Maria José Rocha Lima[1]
Beirando o dia da avó fui honrada com uma visita pra lá de especial: Luiza Aragão. Chegou acompanhada do seu pai, Rui Aragão, que saiu de férias na Bahia e veio matar a saudade d’agente e de Brasília.
Quando nasceu, Luiza saiu do hospital para a nossa casa e durante os três primeiros anos de vida conviveu com a gente e é afilhada de Lucas, nosso filho. A sua devotada mãe, Gabriela, não pôde acompanhá-los, porque andando de patins para ensiná-la caiu e quebrou o cóccix, ficando imobilizada, contou a menina. A amiga psicanalista Elena Rodrigues, que nos visitava, ficou perplexa com tamanha precisão do relato. Luiza se comunica com muita clareza, uma impensável riqueza de detalhes e pensamento absolutamente organizado. Dizer que Luiza sabe ler e escrever fluentemente, desde os quatro anos, é muito pouco… Ela completou, recentemente, cinco anos e sabe ler e escrever fluentemente; soma e subtrai; conhece as formas geométricas e pratica exercícios sofisticados de geometria, como ninguém.
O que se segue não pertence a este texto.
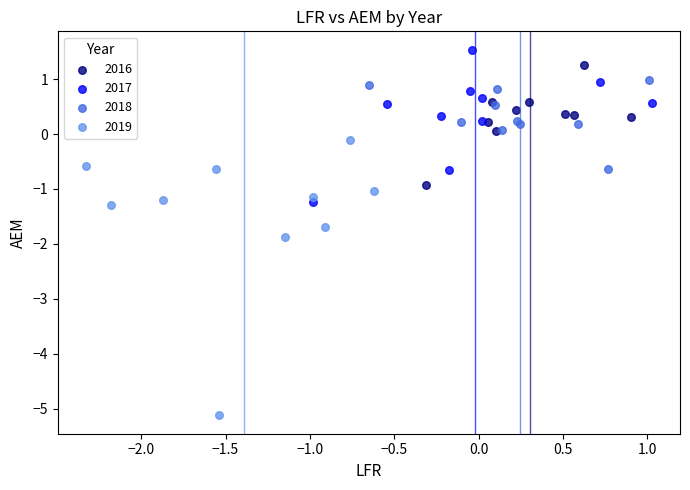

Which series has the widest spread of Y values?

2019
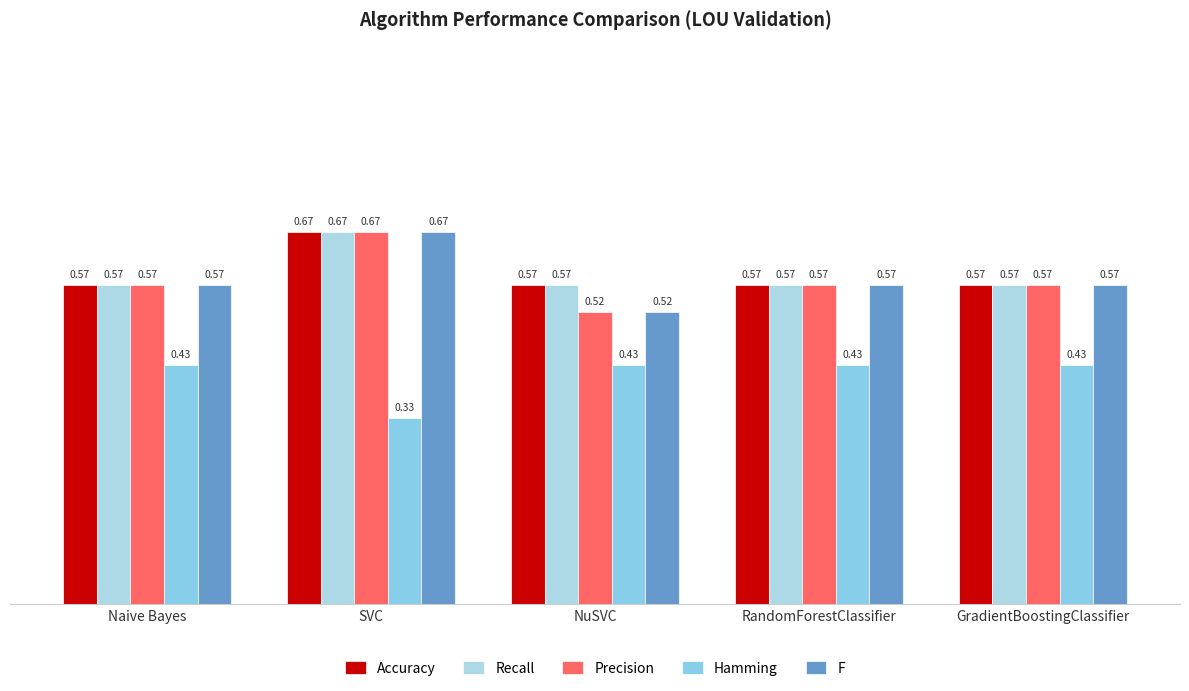

Reading left to right, what are all the values shown in this chart?

Accuracy: Naive Bayes=0.6	SVC=0.7	NuSVC=0.6	RandomForestClassifier=0.6	GradientBoostingClassifier=0.6
Recall: Naive Bayes=0.6	SVC=0.7	NuSVC=0.6	RandomForestClassifier=0.6	GradientBoostingClassifier=0.6
Precision: Naive Bayes=0.6	SVC=0.7	NuSVC=0.5	RandomForestClassifier=0.6	GradientBoostingClassifier=0.6
Hamming: Naive Bayes=0.4	SVC=0.3	NuSVC=0.4	RandomForestClassifier=0.4	GradientBoostingClassifier=0.4
F: Naive Bayes=0.6	SVC=0.7	NuSVC=0.5	RandomForestClassifier=0.6	GradientBoostingClassifier=0.6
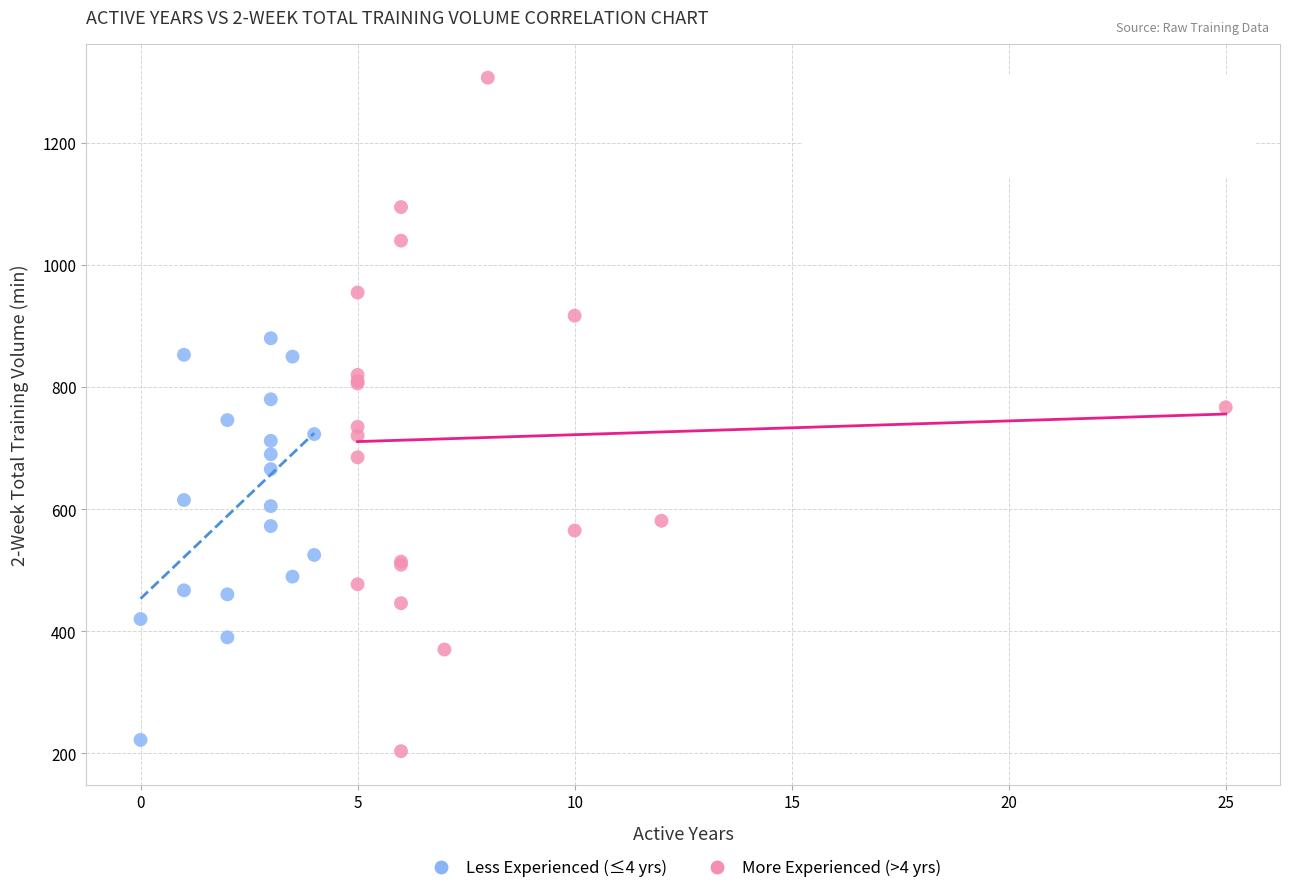

What are all the series names shown in the legend?

Less Experienced (≤4 yrs), More Experienced (>4 yrs)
Ao chegar em nossa casa, logo após os cumprimentos, muito ternos, foi me perguntando pelo Gatinho Perdido, um livro de história infantil que eu li para ela, há mais de dois anos, e que a mocinha nunca esquecera.
– Vamos, vovó, procurar o Gatinho Perdido.
Ela partiu para a busca na biblioteca, verificando sempre os livrinhos finos e amarelinhos. Quando eu mexia em livros de cor ou calibre incompatíveis, ela me advertia:
-Esse não, vovó. Ele é fininho e amarelinho.
Olha, são mais de dois anos que não nos vínhamos e nem folheávamos o livro do Gatinho Perdido . Como as minhas estantes andam desorganizadas, depois de dois dias de procura, não encontramos o Gatinho Perdido e Luiza concluiu:
Vovó, esse Gatinho Perdido gosta mesmo de viver sozinho. Ele ainda não sabe o que é viver em família, prefere viver só.
Nesses tempos de tantos ataques às famílias, Luiza, cinco anos, conseguiu captar com clareza a mensagem de que é bom viver com os outros, que sem os pais devotados e sem a família os gatinhos e gatinhas ficarão perdidos.
[1] Maria José Rocha Lima é mestre em educação pela Universidade Federal da Bahia-UFBA- e doutora em psicanálise. É presidente da Casa da Educação Anísio Teixeira. Diretora administrativa da Associação Brasileira de Estudos e Pesquisas em Psicanálise-ABEPP-. É Coordenadora de Programas da Soroptimist International SI Brasília Sudoeste.